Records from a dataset

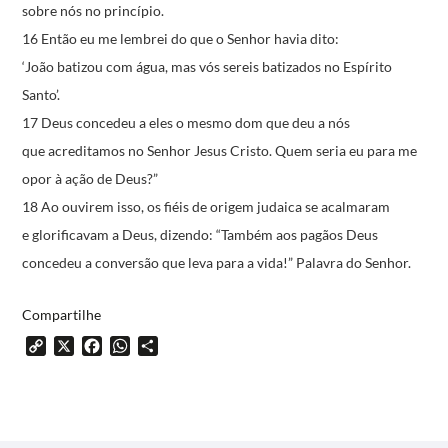
sobre nós no princípio.
16 Então eu me lembrei do que o Senhor havia dito:
‘João batizou com água,
mas vós sereis batizados no Espírito
Santo’.
17 Deus concedeu a eles o mesmo dom que deu a nós
que acreditamos no Senhor Jesus Cristo.
Quem seria eu para me
opor à ação de Deus?”
18 Ao ouvirem isso, os fiéis de origem judaica se acalmaram
e glorificavam a Deus, dizendo:
“Também aos pagãos Deus
concedeu a conversão
que leva para a vida!”
Palavra do Senhor.
Compartilhe
Copy
X
Facebook
WhatsApp
Share
Link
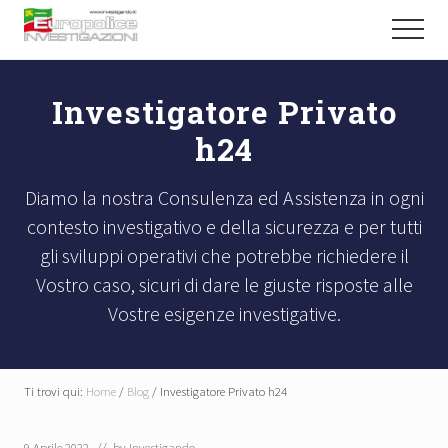
Menu
Passa
Passa
Passa
Menu
al
alla
al
Abili
contenuto
barra
piè
Detective
principale
laterale
di
Investigano
Investigatore Privato
primaria
pagina
h24
Diamo la nostra Consulenza ed Assistenza in ogni
contesto investigativo e della sicurezza e per tutti
gli sviluppi operativi che potrebbe richiedere il
Vostro caso, sicuri di dare le giuste risposte alle
Vostre esigenze investigative.
Ti trovi qui:
Home
/
Blog
/
Investigatore Privato h24
9 Aprile 2022
// by
Investigando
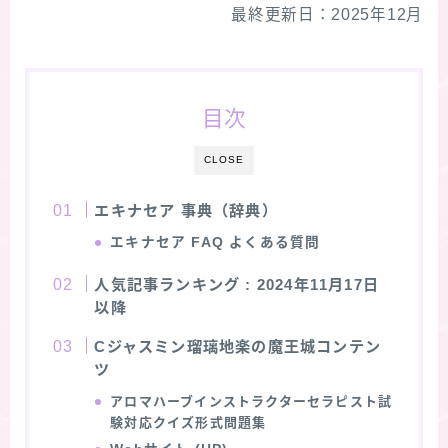
最終更新日：2025年12月
★スペシャルアロマハーブ４択クイズ (kindle出
版限定)
目次
FAQ
CLOSE
お問い合わせ
エキナセア 事典（辞典）
サイトマップ
エキナセア
FAQ よくある質問
人気記事ランキング
: 2024年11月17日
以降
Cジャスミン瑠璃地楽の魔王城コンテン
ツ
アロマハーブインストラクターセラピスト試
験対応クイズ形式問題集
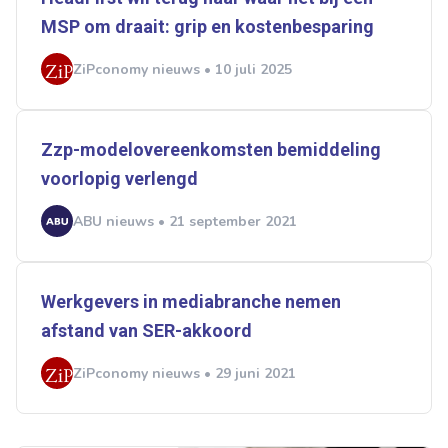
MSP om draait: grip en kostenbesparing
Flexmarkt
Flexnieuws
NBBU
Normering Arbeid
ZiPconomy
ZiPconomy nieuws • 10 juli 2025
Zzp-modelovereenkomsten bemiddeling
voorlopig verlengd
ABU nieuws • 21 september 2021
Werkgevers in mediabranche nemen
afstand van SER-akkoord
ZiPconomy nieuws • 29 juni 2021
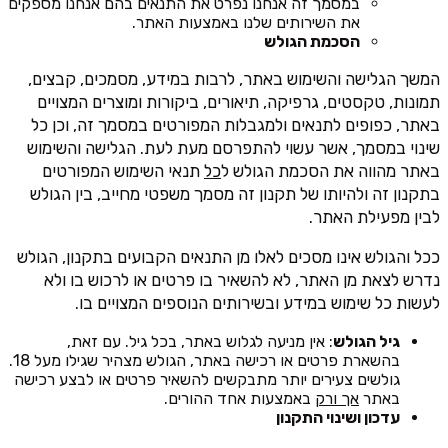
במסמך זה אנחנו נפרט את התנאים בהם אנחנו מספקים
את השירותים שלנו באמצעות האתר.
הסכמת הגולש
המשך הגלישה והשימוש באתר, לרבות במידע, מסמכים, קבצים,
תמונות, טקסטים, גרפיקה, תיאורים, ביקורות ומוצרים המצויים
באתר, כפופים לתנאים ולמגבלות המפורטים במסמך זה, וכן כל
שינוי במסמך, אשר עשוי להתפרסם מעת לעת. הגלישה והשימוש
באתר מהווה את הסכמת הגולש ל
כל
תנאי השימוש המפורטים
בתקנון זה ולהיותו של תקנון זה מסמך משפטי מחייב, בין הגולש
לבין מפעילת האתר.
ככל והגולש אינו מסכים לאלו מן התנאים הקבועים בתקנון, הגולש
נדרש לצאת מן האתר, לא להשאיר בו פרטים או לרכוש בו ולא
לעשות כל שימוש במידע ובשירותים הנוספים המצויים בו.
גיל הגולש
: אין מניעה לגלוש באתר, בכל גיל. עם זאת,
בהשארת פרטים או רכישה באתר, הגולש מצהיר שגילו מעל 18.
גולשים צעירים יותר מתבקשים להשאיר פרטים או לבצע רכישה
באתר
אך ורק
באמצעות אחד ההורים.
עדכון ושינוי התקנון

* EXERCISE
Copy the entries from the start through the line containing "験対応クイズ形式問題集", swapping "Passa" for "Salta" and leaving everything else the same. Omit the pictures from your answer.

* THE COMPLETED TASK
sobre nós no princípio.
16 Então eu me lembrei do que o Senhor havia dito:
‘João batizou com água,
mas vós sereis batizados no Espírito
Santo’.
17 Deus concedeu a eles o mesmo dom que deu a nós
que acreditamos no Senhor Jesus Cristo.
Quem seria eu para me
opor à ação de Deus?”
18 Ao ouvirem isso, os fiéis de origem judaica se acalmaram
e glorificavam a Deus, dizendo:
“Também aos pagãos Deus
concedeu a conversão
que leva para a vida!”
Palavra do Senhor.
Compartilhe
Copy
X
Facebook
WhatsApp
Share
Link
Menu
Salta
Salta
Salta
Menu
al
alla
al
Abili
contenuto
barra
piè
Detective
principale
laterale
di
Investigano
Investigatore Privato
primaria
pagina
h24
Diamo la nostra Consulenza ed Assistenza in ogni
contesto investigativo e della sicurezza e per tutti
gli sviluppi operativi che potrebbe richiedere il
Vostro caso, sicuri di dare le giuste risposte alle
Vostre esigenze investigative.
Ti trovi qui:
Home
/
Blog
/
Investigatore Privato h24
9 Aprile 2022
// by
Investigando
最終更新日：2025年12月
★スペシャルアロマハーブ４択クイズ (kindle出
版限定)
目次
FAQ
CLOSE
お問い合わせ
エキナセア 事典（辞典）
サイトマップ
エキナセア
FAQ よくある質問
人気記事ランキング
: 2024年11月17日
以降
Cジャスミン瑠璃地楽の魔王城コンテン
ツ
アロマハーブインストラクターセラピスト試
験対応クイズ形式問題集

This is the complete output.